■ Consignes
[a] Extrayez du portrait de Dominique Strauss-Kahn, sans rien y changer, le passage qui va de « Il épouse alors » jusqu'à « fonction de maire. » inclus.
[b] Relevez tous les établissements d'enseignement où Dominique Strauss-Kahn a enseigné, d'après son portrait.

■ Texte support
Portraits politiques · 16 mai 2011 à 22:51
Il ne s'est jamais déclaré candidat à la présidentielle de 2012. Et pourtant, il figurait comme le principal favori selon les derniers sondages effectués la semaine dernière. Mais samedi 14 mai, Dominique Strauss-Kahn a été arrêté aux Etats-Unis sur la base de graves accusations.
Portrait.
Dominique Strauss-Kahn est né en 1949 à Neuilly-sur-Seine mais il passe son enfance entre le Maroc et Monaco. Sa famille rentre en France suite à un terrible tremblement de terre à Agadir. Après avoir fait des études de commerce à HEC, il poursuit des études politiques à l'IEP de Paris puis du droit public et de sciences économiques. Il obtient son agrégation de sciences économiques. Il a enseigné à l'Université de Nancy puis à celle de Nanterre, à l'ENA et à l'IEP de Paris. En 1971, il travaille au Centre de recherche sur l'épargne. Il devient président de la Commission des finances. C'est à cette époque qu'il fait la connaissance de Paul Hermelin (qui deviendra son directeur de cabinet à l'Industrie en 1991) et de Denis Kessler (avec qui, onze ans plus tard il publiera L'épargne et la retraite). Parallèlement à sa carrière politique, DSK est avocat à la Cour en 1993. Il crée le cabinet DSK Consultants pour exercer le métier d'avocat d'affaires.
Dominique Strauss-Kahn commence sa carrière politique aux côtés de Jean-Pierre Chevènement au Centre d'études, de recherches et d'éducation socialiste. Il quitte bientôt le parti pour se rapprocher du premier secrétaire du Parti socialiste, Lionel Jospin.
Il se présente aux élections législatives de 1986 et est élu député de Haute-Savoie. Il se présente de nouveau en 1988, dans le Val d'Oise. Il est réélu. Au cours de ces deux années, il est secrétaire national du PS, chargé des études et du programme. Entre 1988 et 1989, il est chargé de l'économie et des finances. En 1991, François Mitterrand le désigne comme ministre délégué à l'Industrie et au Commerce extérieur dans le gouvernement d'Édith Cresson puis dans celui de Pierre Bérégovoy.
En 1993, Michel Rocard demande à DSK de présider le « groupe des experts du PS ». Il perd les élections législatives dans la circonscription de Sarcelles et Garges-lès-Gonesse. Pourtant en 1995, il est élu maire de Sarcelles.
Il épouse alors la journaliste Anne Sinclair, qui doit renoncer à son émission Sept sur Sept lorsque son mari devient ministre de l'Économie et des Finances en 1997. De son côté, il quitte sa fonction de maire.

■ Extrait des données
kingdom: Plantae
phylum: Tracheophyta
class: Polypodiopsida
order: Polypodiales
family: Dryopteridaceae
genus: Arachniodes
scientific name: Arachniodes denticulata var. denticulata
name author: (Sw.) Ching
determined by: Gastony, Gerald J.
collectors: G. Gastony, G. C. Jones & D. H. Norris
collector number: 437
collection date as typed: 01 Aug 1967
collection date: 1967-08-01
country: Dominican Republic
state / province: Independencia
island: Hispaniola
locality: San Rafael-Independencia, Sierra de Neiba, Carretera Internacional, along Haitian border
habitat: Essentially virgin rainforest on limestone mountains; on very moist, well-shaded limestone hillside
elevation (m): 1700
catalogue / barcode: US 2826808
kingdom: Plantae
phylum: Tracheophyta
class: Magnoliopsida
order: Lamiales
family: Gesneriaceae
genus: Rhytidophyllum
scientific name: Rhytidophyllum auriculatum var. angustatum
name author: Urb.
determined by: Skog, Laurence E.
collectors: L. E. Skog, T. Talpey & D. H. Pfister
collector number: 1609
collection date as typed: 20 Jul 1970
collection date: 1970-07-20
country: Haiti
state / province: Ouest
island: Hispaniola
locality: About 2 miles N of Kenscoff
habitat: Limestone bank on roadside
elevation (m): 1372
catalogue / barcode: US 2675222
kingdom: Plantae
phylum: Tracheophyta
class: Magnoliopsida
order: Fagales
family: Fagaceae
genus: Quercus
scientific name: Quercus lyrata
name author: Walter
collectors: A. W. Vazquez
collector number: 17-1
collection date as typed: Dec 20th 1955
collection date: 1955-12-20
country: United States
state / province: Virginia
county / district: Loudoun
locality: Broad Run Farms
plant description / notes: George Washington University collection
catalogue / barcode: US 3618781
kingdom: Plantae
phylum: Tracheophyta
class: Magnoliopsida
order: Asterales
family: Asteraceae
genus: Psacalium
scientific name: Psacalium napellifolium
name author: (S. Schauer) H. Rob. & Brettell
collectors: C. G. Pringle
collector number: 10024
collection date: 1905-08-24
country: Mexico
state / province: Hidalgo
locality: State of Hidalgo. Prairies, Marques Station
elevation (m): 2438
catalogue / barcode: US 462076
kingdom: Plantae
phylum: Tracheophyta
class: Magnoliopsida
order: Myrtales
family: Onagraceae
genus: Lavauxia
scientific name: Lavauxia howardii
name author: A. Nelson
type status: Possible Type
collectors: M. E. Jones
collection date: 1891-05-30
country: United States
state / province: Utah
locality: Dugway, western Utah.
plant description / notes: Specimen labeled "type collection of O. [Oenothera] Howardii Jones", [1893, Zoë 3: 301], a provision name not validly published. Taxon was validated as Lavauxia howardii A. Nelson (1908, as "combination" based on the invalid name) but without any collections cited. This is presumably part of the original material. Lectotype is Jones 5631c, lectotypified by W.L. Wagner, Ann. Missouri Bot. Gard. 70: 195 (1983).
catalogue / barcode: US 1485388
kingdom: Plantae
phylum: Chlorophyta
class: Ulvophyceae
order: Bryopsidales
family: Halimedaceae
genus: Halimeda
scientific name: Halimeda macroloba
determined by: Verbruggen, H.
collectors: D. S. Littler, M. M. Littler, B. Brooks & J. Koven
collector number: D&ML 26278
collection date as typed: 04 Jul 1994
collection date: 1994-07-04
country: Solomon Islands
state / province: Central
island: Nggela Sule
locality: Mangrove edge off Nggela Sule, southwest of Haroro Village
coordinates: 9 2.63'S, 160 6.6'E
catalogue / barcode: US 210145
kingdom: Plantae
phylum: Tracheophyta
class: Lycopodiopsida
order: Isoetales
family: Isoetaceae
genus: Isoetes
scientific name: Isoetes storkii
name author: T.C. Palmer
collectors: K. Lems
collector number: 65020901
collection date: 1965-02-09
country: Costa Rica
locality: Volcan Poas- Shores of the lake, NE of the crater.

■ Corrigés
[a]
Il épouse alors la journaliste Anne Sinclair, qui doit renoncer à son émission Sept sur Sept lorsque son mari devient ministre de l'Économie et des Finances en 1997. De son côté, il quitte sa fonction de maire.

[b]
- l'Université de Nancy
- l'Université de Nanterre
- l'ENA
- l'IEP de Paris